Viendo que el final de sus días ya no estaba muy lejos, un anciano decidió reunir a sus tres hijos para explicarles un asunto importante.
—Como sabéis, no soy un hombre rico y no dispongo de bienes suficientes para dejaros una gran herencia a todos. Por eso, he decidido que lo mejor será que sólo uno de vosotros herede todo lo que poseo. A los tres os quiero por igual, pero he tomado una decisión que espero que entendáis y encontréis justa. Entregaré todo cuanto poseo al que sea más hábil, más inteligente, más sagaz… Os daré a cada uno una moneda. El que compre algo que llene la casa se quedará con todo.
Los tres hermanos se miraron en silencio y cada uno tuvo una idea diferente. El primero de los hermanos compró varias alpacas de paja con las que consiguió llenar la pequeña vivienda hasta la mitad de sus paredes. El hijo mediano trajo varios sacos de plumas, pero con ellas apenas logró emular al primogénito.
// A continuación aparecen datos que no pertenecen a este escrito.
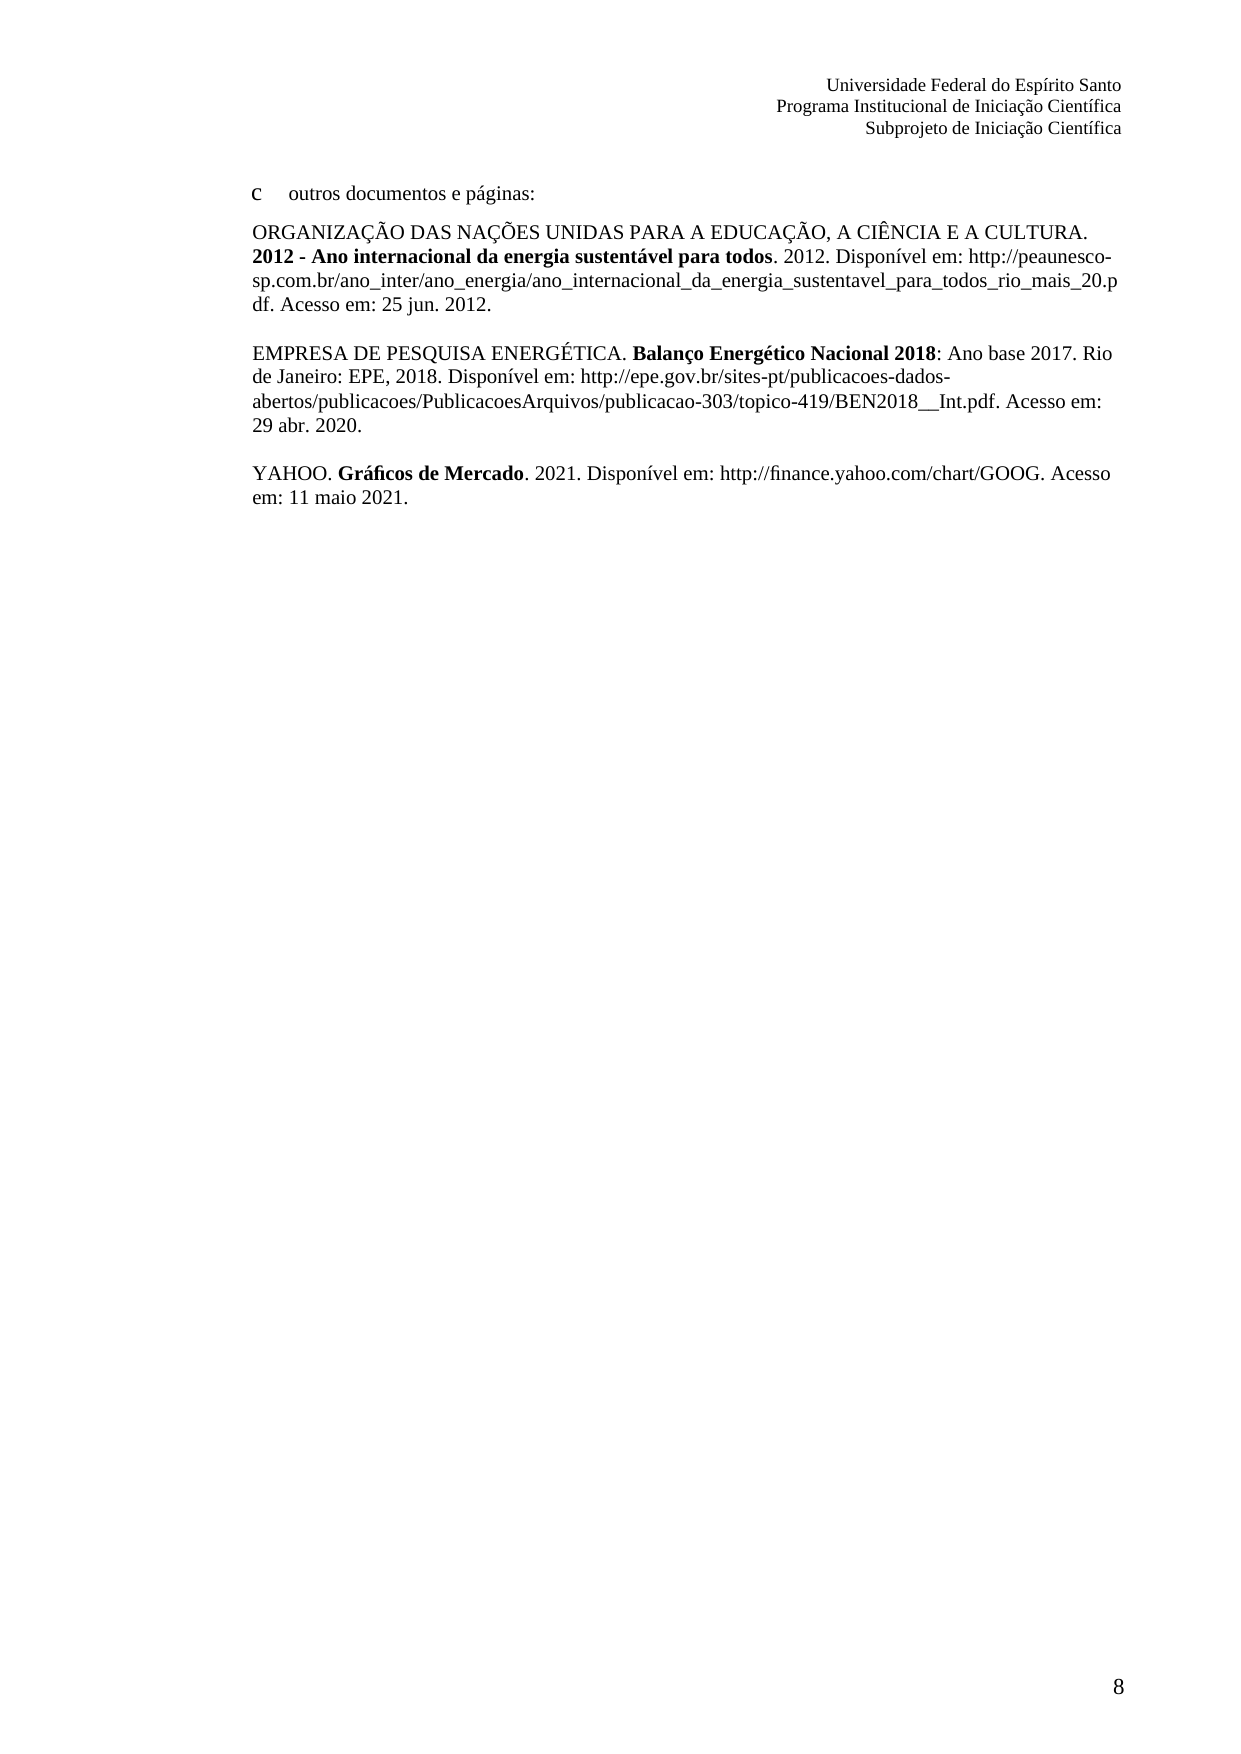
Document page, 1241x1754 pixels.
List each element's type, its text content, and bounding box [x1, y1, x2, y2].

text EMPRESA DE PESQUISA ENERGÉTICA. Balanço Energético Nacional 2018: Ano base 2017. Rio de Janeiro: EPE, 2018. Disponível em: http://epe.gov.br/sites-pt/publicacoes-dados- abertos/publicacoes/PublicacoesArquivos/publicacao-303/topico-419/BEN2018__Int.pdf. Acesso em: 29 abr. 2020. [252, 340, 1122, 437]
list outros documentos e páginas: [251, 177, 1122, 206]
text ORGANIZAÇÃO DAS NAÇÕES UNIDAS PARA A EDUCAÇÃO, A CIÊNCIA E A CULTURA. 2012 - Ano internacional da energia sustentável para todos. 2012. Disponível em: http://peaunesco-sp.com.br/ano_inter/ano_energia/ano_internacional_da_energia_sustentavel_para_todos_rio_mais_20.pdf. Acesso em: 25 jun. 2012. [252, 220, 1122, 316]
text YAHOO. Gráﬁcos de Mercado. 2021. Disponível em: http://ﬁnance.yahoo.com/chart/GOOG. Acesso em: 11 maio 2021. [252, 461, 1122, 509]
Quedaba por llegar el más pequeño pero sus hermanos dudaban que consiguiese superarlos, aunque para su sorpresa fue él quien obtuvo la herencia. Sólo compró un pequeño objeto, una vela. Esperó que se hiciese de noche, la encendió y entonces llenó toda la casa de luz.
La luz de la casa de los padres la enciende los hijos con el respeto, la corresponsabilidad y el agradecimiento. Los padres no piden mucho, se llenan con los pequeños gestos de los hijos. De igual manera, en la vida son las pequeñas cosas las que más llenan y más satisfacen.